_Try it:_
Render each line of the listing below as an item in a JSON list of strings, one string per line, with blank lines omitted.

┄┄┄┄┄┄

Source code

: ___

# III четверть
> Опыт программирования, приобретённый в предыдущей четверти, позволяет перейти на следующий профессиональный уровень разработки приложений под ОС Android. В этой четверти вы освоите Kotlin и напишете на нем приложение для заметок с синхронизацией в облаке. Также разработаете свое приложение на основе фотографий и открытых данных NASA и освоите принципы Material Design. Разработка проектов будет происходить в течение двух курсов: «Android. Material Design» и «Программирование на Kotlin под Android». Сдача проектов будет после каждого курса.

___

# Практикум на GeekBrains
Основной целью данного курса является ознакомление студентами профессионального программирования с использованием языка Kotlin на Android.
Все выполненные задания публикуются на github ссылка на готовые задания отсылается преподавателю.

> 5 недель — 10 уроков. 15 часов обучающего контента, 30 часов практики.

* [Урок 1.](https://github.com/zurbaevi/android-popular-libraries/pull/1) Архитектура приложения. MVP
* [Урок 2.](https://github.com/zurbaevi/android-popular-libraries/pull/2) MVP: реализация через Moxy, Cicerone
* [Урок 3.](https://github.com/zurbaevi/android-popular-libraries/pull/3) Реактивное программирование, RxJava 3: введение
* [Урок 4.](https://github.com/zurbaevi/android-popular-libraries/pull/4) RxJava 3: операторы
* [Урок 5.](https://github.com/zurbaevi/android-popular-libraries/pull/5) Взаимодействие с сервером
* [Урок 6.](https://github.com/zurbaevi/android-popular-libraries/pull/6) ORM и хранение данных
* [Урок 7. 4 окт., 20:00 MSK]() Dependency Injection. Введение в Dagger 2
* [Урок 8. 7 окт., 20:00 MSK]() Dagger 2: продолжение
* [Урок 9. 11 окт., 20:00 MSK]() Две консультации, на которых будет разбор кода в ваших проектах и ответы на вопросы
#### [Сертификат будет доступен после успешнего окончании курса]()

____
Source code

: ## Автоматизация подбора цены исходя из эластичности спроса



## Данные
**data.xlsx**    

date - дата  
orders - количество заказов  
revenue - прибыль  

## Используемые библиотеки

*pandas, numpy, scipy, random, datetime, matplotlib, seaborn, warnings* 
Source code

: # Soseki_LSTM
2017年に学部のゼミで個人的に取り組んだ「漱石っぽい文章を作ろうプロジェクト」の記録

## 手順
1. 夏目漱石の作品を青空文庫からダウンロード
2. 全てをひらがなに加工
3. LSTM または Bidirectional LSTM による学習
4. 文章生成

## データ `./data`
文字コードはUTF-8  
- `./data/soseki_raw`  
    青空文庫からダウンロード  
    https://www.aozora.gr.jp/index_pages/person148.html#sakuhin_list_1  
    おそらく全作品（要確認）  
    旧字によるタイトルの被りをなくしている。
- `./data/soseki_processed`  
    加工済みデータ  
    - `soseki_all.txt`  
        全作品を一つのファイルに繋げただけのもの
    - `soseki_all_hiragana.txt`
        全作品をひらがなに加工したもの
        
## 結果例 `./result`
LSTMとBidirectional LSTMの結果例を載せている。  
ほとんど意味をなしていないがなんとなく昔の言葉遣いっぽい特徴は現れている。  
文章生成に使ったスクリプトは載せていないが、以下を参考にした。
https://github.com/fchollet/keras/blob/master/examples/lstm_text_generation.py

┄┄┄┄┄┄

_Response to the exercise:_
[
  "Source code",
  ": ___",
  "# III четверть",
  "> Опыт программирования, приобретённый в предыдущей четверти, позволяет перейти на следующий профессиональный уровень разработки приложений под ОС Android. В этой четверти вы освоите Kotlin и напишете на нем приложение для заметок с синхронизацией в облаке. Также разработаете свое приложение на основе фотографий и открытых данных NASA и освоите принципы Material Design. Разработка проектов будет происходить в течение двух курсов: «Android. Material Design» и «Программирование на Kotlin под Android». Сдача проектов будет после каждого курса.",
  "___",
  "# Практикум на GeekBrains",
  "Основной целью данного курса является ознакомление студентами профессионального программирования с использованием языка Kotlin на Android.",
  "Все выполненные задания публикуются на github ссылка на готовые задания отсылается преподавателю.",
  "> 5 недель — 10 уроков. 15 часов обучающего контента, 30 часов практики.",
  "* [Урок 1.](https://github.com/zurbaevi/android-popular-libraries/pull/1) Архитектура приложения. MVP",
  "* [Урок 2.](https://github.com/zurbaevi/android-popular-libraries/pull/2) MVP: реализация через Moxy, Cicerone",
  "* [Урок 3.](https://github.com/zurbaevi/android-popular-libraries/pull/3) Реактивное программирование, RxJava 3: введение",
  "* [Урок 4.](https://github.com/zurbaevi/android-popular-libraries/pull/4) RxJava 3: операторы",
  "* [Урок 5.](https://github.com/zurbaevi/android-popular-libraries/pull/5) Взаимодействие с сервером",
  "* [Урок 6.](https://github.com/zurbaevi/android-popular-libraries/pull/6) ORM и хранение данных",
  "* [Урок 7. 4 окт., 20:00 MSK]() Dependency Injection. Введение в Dagger 2",
  "* [Урок 8. 7 окт., 20:00 MSK]() Dagger 2: продолжение",
  "* [Урок 9. 11 окт., 20:00 MSK]() Две консультации, на которых будет разбор кода в ваших проектах и ответы на вопросы",
  "#### [Сертификат будет доступен после успешнего окончании курса]()",
  "____",
  "Source code",
  ": ## Автоматизация подбора цены исходя из эластичности спроса",
  "## Данные",
  "**data.xlsx**    ",
  "date - дата  ",
  "orders - количество заказов  ",
  "revenue - прибыль  ",
  "## Используемые библиотеки",
  "*pandas, numpy, scipy, random, datetime, matplotlib, seaborn, warnings* ",
  "Source code",
  ": # Soseki_LSTM",
  "2017年に学部のゼミで個人的に取り組んだ「漱石っぽい文章を作ろうプロジェクト」の記録",
  "## 手順",
  "1. 夏目漱石の作品を青空文庫からダウンロード",
  "2. 全てをひらがなに加工",
  "3. LSTM または Bidirectional LSTM による学習",
  "4. 文章生成",
  "## データ `./data`",
  "文字コードはUTF-8  ",
  "- `./data/soseki_raw`  ",
  "    青空文庫からダウンロード  ",
  "    https://www.aozora.gr.jp/index_pages/person148.html#sakuhin_list_1  ",
  "    おそらく全作品（要確認）  ",
  "    旧字によるタイトルの被りをなくしている。",
  "- `./data/soseki_processed`  ",
  "    加工済みデータ  ",
  "    - `soseki_all.txt`  ",
  "        全作品を一つのファイルに繋げただけのもの",
  "    - `soseki_all_hiragana.txt`",
  "        全作品をひらがなに加工したもの",
  "## 結果例 `./result`",
  "LSTMとBidirectional LSTMの結果例を載せている。  ",
  "ほとんど意味をなしていないがなんとなく昔の言葉遣いっぽい特徴は現れている。  ",
  "文章生成に使ったスクリプトは載せていないが、以下を参考にした。",
  "https://github.com/fchollet/keras/blob/master/examples/lstm_text_generation.py"
]